St. Paul Island, Alaska, is famous for its late-surviving population of woolly mammoth. The puzzle of mid-Holocene extinction is solved via multiple independent paleoenvironmental proxies that tightly constrain the timing of extinction to 5,600 ± 100 y ago and strongly point to the effects of sea-level rise and drier climates on freshwater scarcity as the primary extinction driver. Likely ecosystem effects of the mega-herbivore extinction include reduced rates of watershed erosion by elimination of crowding around water holes and a vegetation shift toward increased abundances of herbaceous taxa. Freshwater availability may be an underappreciated driver of island extinction. This study reinforces 21st-century concerns about the vulnerability of island populations, including humans, to future warming, freshwater availability, and sea level rise.

Abstract

Relict woolly mammoth (Mammuthus primigenius) populations survived on several small Beringian islands for thousands of years after mainland populations went extinct. Here we present multiproxy paleoenvironmental records to investigate the timing, causes, and consequences of mammoth disappearance from St. Paul Island, Alaska. Five independent indicators of extinction show that mammoths survived on St. Paul until 5,600 ± 100 y ago. Vegetation composition remained stable during the extinction window, and there is no evidence of human presence on the island before 1787 CE, suggesting that these factors were not extinction drivers. Instead, the extinction coincided with declining freshwater resources and drier climates between 7,850 and 5,600 y ago, as inferred from sedimentary magnetic susceptibility, oxygen isotopes, and diatom and cladoceran assemblages in a sediment core from a freshwater lake on the island, and stable nitrogen isotopes from mammoth remains. Contrary to other extinction models for the St. Paul mammoth population, this evidence indicates that this mammoth population died out because of the synergistic effects of shrinking island area and freshwater scarcity caused by rising sea levels and regional climate change. Degradation of water quality by intensified mammoth activity around the lake likely exacerbated the situation. The St. Paul mammoth demise is now one of the best-dated prehistoric extinctions, highlighting freshwater limitation as an overlooked extinction driver and underscoring the vulnerability of small island populations to environmental change, even in the absence of human influence.

  • mammoth
  • extinction
  • Holocene
  • St. Paul Island
  • ancient DNA

Footnotes

  • ↵1To whom correspondence should be addressed. Email: rgraham{at}ems.psu.edu.
  • Author contributions: Proxy analyses were conducted by R.W.G. (mammoth paleobiology), S.B. (14C dates and age model), K.C. (stable isotopes and geochemistry), B.J.C. (14C dates and age model), L.J.D., D.F. (tephra), P.D.H., J.D.K. (sedaDNA), L.A.N. (plant macrofossils), R.R. (cladocerans), É.S.T. (diatoms), B.S. (sedaDNA), Y.W., J.W.W. (pollen and spores), and M.J.W. (stable isotopes and geochemistry); K.C., L.J.D., D.F., P.D.H., L.A.N., B.S., Y.W., J.W.W., and M.J.W. conducted fieldwork, led by R.W.G. and S.B.; K.C. and M.J.W. led paleoenvironmental interpretations; Y.W. conducted statistical analyses; S.B. created core stratigraphy, led sampling strategy, and coordinated data acquisition; R.W.G. coordinated project; C.H. built GIS model of St. Paul Island area; and all authors contributed to manuscript writing, led by R.W.G., P.D.H., and J.W.W.

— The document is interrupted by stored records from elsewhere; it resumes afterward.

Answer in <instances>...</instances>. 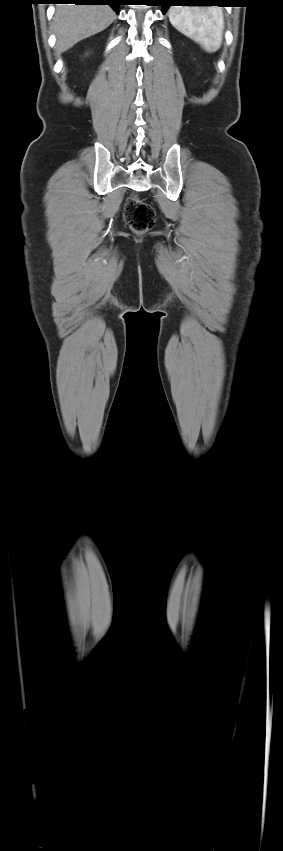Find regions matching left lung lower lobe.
<instances>
[{"mask_svg":"<svg viewBox=\"0 0 283 851\" xmlns=\"http://www.w3.org/2000/svg\"><path fill=\"white\" fill-rule=\"evenodd\" d=\"M226 2V0H159V5L163 6V13L167 11V9L172 5H217L224 6L221 3Z\"/></svg>","mask_w":283,"mask_h":851,"instance_id":"obj_1","label":"left lung lower lobe"}]
</instances>
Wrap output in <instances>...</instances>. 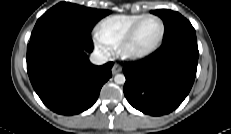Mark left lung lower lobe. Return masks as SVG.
Returning a JSON list of instances; mask_svg holds the SVG:
<instances>
[{
	"instance_id": "left-lung-lower-lobe-1",
	"label": "left lung lower lobe",
	"mask_w": 231,
	"mask_h": 134,
	"mask_svg": "<svg viewBox=\"0 0 231 134\" xmlns=\"http://www.w3.org/2000/svg\"><path fill=\"white\" fill-rule=\"evenodd\" d=\"M195 33L170 38L145 60L126 63L124 94L137 110L160 116L175 110L190 92L196 76Z\"/></svg>"
}]
</instances>
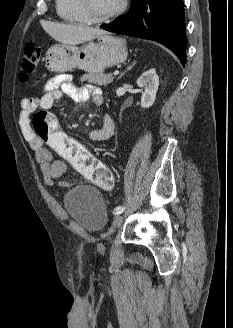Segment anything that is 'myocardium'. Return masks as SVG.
<instances>
[{"instance_id":"obj_1","label":"myocardium","mask_w":233,"mask_h":328,"mask_svg":"<svg viewBox=\"0 0 233 328\" xmlns=\"http://www.w3.org/2000/svg\"><path fill=\"white\" fill-rule=\"evenodd\" d=\"M79 7L85 17L86 22L91 24H101L112 20L113 18L119 16L124 12L126 9L127 2L126 0H121L119 5L112 10L111 12L102 15V16H95L92 15L90 12L89 1L88 0H78Z\"/></svg>"}]
</instances>
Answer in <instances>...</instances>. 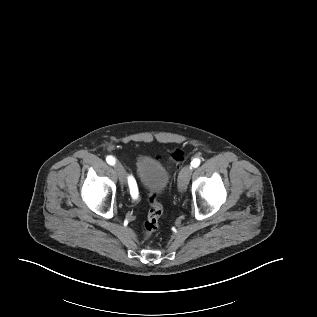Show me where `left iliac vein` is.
Returning <instances> with one entry per match:
<instances>
[{"label": "left iliac vein", "instance_id": "left-iliac-vein-1", "mask_svg": "<svg viewBox=\"0 0 317 317\" xmlns=\"http://www.w3.org/2000/svg\"><path fill=\"white\" fill-rule=\"evenodd\" d=\"M192 175V167L190 165H186L182 168L178 177V189L180 192H184L187 188V184Z\"/></svg>", "mask_w": 317, "mask_h": 317}]
</instances>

  • The authors declare no conflict of interest.

  • This article is a PNAS Direct Submission. A.M.L. is a guest editor invited by the Editorial Board.

  • Data deposition: Data have been deposited at the Neotoma Paleoecological Database (www.neotomadb.org/).

  • This article contains supporting information online at www.pnas.org/lookup/suppl/doi:10.1073/pnas.1604903113/-/DCSupplemental.

Freely available online through the PNAS open access option.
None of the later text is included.